I'm reading Conway's "Functions of one complex variable". Define
$$e^z =\sum_{n=0}^\infty \frac{z^n}{n!}$$ $$\cos z =\sum_{n=0}^\infty \frac{(-1)^nz^{2n}}{(2n)!}$$
It is already shown that these converge for all $z \in \mathbb{C}$.
I'm asked to show that
$$e^{iz} + e^{-iz} = 2 \cos z$$
I have two questions:
(1) Is my attempt correct? (2) Did I need absolute convergence anywhere? (The author claims that this should be necessary)
$$e^{iz} + z^{-iz} = \sum_{n=0}^\infty \frac{(iz)^n}{n!} + \sum_{n=0}^\infty \frac{(-iz)^n}{n!} \quad (definition)$$ $$= \sum_{k=0}^3 \left(\sum_{n=0}^\infty \frac{(iz)^{4n+k}}{(4n+k)!} + \sum_{n=0}^\infty \frac{(-iz)^{4n+k}}{(4n+k)!}\right) \quad (**, see \ lemma \ down \ with \ k =4)$$
$$= 2 \left( \sum_{n=0}^\infty \frac{z^{4n}}{(4n)!}- \sum_{n=0}^\infty \frac{z^{4n+2}}{(4n+2)!} \right) \quad (simplifying \ sums)$$
$$= 2 \sum_{n=0}^\infty \left(\frac{z^{4n}}{(4n)!}- \frac{z^{4n+2}}{(4n+2)!} \right) \quad (linearity)$$ $$= 2 \sum_{n=0}^\infty \frac{(-1)^n z^{2n}}{(2n)!} = 2\cos z \quad (** \ with \ k =2, definition)$$
Note that I used the following lemma (**):
$$k \geq 2, \sum_{n=0}^\infty a_n \mathrm{\ converges}\implies \sum_{n=0}^\infty a_n = \sum_{n=0}^\infty (a_{kn} + \dots a_{kn+(k-1)})$$
This can be proven by observing that the right series has partial sums that are a subsequence of the partial sums of the left series.

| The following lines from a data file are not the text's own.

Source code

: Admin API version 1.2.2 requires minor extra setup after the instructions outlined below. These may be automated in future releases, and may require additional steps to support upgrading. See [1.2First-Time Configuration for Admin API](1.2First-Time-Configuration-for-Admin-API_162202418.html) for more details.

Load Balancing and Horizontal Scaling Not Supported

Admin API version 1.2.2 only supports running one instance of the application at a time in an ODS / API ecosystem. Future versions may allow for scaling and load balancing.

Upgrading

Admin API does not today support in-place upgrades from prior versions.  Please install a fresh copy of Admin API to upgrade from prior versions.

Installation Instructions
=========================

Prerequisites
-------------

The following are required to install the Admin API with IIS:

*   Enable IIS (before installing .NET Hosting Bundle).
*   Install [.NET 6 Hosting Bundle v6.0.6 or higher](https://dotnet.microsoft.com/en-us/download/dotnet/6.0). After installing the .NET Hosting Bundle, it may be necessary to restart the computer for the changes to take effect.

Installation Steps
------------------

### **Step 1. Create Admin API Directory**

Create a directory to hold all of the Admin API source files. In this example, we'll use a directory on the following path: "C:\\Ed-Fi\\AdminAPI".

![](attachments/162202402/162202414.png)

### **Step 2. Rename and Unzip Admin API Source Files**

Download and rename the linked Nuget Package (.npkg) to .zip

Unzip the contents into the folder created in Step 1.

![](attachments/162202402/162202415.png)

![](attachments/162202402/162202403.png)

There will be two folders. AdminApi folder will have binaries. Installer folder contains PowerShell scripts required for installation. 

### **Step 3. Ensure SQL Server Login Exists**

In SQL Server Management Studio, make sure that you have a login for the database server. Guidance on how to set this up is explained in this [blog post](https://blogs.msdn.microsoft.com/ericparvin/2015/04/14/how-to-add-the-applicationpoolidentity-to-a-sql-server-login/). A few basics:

What you did is too complex (although it seems correct). Note that$$e^{iz}=1+iz-\frac{z^2}2-i\frac{z^3}{3!}+\frac{z^4}{4!}+i\frac{z^5}{5!}+\cdots$$and that$$e^{-iz}=1-iz-\frac{z^2}2+i\frac{z^3}{3!}+\frac{z^4}{4!}-i\frac{z^5}{5!}+\cdots$$and therefore\begin{align}e^{iz}+e^{-iz}&=2-2\frac{z^2}2+2\frac{z^4}{4!}-\cdots\\&=2\cos z.\end{align}And absolute convergence is not needed. All I used about series was that if$$a=\sum_{n=0}^\infty a_n\text{ and }b=\sum_{n=0}^\infty b_n,$$then$$a+b=\sum_{n=0}^\infty(a_n+b_n).$$This does not require absolute convergence.